My Father's Guru by Jeffrey Masson HarperCollins $72 WESTERN fascination with Eastern mysticism has existed for centuries. However, it was not until after the end of World War II that it became something of a cottage industry. By the time of the anti-war and flower power movements of the 60s, it was big business. There were more gurus than you could shake a stick at.
Paul Brunton was one of them and this is his story and that of the Masson family who became his disciples for many years until disillusionment set in. It was Jeffrey Masson's uncle who introduced the works of PB, as Brunton was affectionately known, to Masson's father, Jacques in the 1930s. When Jacques met up with PB in India in 1945, he was immediately hooked.
PB had all the trappings of a guru - flowing robes, celibate purity, a quiet meditative nature and a philosophy that Jacques and later his wife, Dina, absorbed without question.
This may seem strange. Jacques was a successful businessmen and Dina was highly intelligent. So why did a bright, much-travelled couple believe that Paul Brunton was actually a native of the planet Sirius, which was peopled by a race of supermen, that he had studied at the astral university and had travelled here on a spaceship? Masson thinks that with Jacques, at least, it was an escape from the memories of a deeply unhappy and peripatetic childhood which began in New York and ended, via Europe, in Jerusalem.

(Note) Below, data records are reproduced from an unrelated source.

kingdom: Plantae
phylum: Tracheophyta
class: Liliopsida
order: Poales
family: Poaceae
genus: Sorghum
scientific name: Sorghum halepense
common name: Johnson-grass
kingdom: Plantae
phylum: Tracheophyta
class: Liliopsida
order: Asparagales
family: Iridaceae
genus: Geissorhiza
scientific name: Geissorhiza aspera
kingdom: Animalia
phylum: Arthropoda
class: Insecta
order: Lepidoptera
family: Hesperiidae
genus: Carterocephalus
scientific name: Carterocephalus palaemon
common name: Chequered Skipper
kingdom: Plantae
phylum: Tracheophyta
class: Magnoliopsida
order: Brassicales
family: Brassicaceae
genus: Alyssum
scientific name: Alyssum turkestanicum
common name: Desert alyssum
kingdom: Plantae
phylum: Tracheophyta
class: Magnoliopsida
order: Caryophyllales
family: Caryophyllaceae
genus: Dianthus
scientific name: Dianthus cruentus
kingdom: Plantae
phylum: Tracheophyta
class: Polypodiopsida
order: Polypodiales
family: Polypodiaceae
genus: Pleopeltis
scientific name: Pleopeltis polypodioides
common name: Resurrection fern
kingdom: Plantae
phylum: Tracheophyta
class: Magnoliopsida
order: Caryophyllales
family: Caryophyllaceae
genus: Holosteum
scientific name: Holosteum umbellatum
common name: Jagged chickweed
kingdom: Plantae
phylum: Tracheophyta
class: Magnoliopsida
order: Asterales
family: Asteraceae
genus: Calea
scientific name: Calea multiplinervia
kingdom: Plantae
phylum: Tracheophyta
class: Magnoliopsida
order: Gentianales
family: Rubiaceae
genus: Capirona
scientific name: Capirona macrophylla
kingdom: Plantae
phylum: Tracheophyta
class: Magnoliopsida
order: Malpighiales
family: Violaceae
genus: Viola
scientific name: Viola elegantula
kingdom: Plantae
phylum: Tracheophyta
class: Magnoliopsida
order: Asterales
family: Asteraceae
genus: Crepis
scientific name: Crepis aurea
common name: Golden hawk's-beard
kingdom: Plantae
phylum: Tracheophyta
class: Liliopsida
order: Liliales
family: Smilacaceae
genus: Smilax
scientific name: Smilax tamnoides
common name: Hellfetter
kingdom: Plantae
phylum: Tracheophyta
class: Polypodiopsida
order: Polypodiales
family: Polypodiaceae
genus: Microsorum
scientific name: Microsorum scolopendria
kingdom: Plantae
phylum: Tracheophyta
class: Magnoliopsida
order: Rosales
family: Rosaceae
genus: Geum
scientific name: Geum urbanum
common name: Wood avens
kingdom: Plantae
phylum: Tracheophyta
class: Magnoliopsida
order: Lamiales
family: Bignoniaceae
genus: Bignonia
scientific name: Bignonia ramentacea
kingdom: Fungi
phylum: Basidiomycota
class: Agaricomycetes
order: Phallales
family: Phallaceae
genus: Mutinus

The whole family became disciples and it was not until he reached adolescence that Jeffrey Masson began to question PB's extravagant claims and finally to openly accuse him of being what he was - a fraud.
Masson emphasises that PB was not some evangelical psychotic like Jim Jones or David Koresh and he did not ask his followers to give him all their worldly goods while he rode around in a fleet of Rolls Royces, although he took generous amounts of money from Jacques Masson.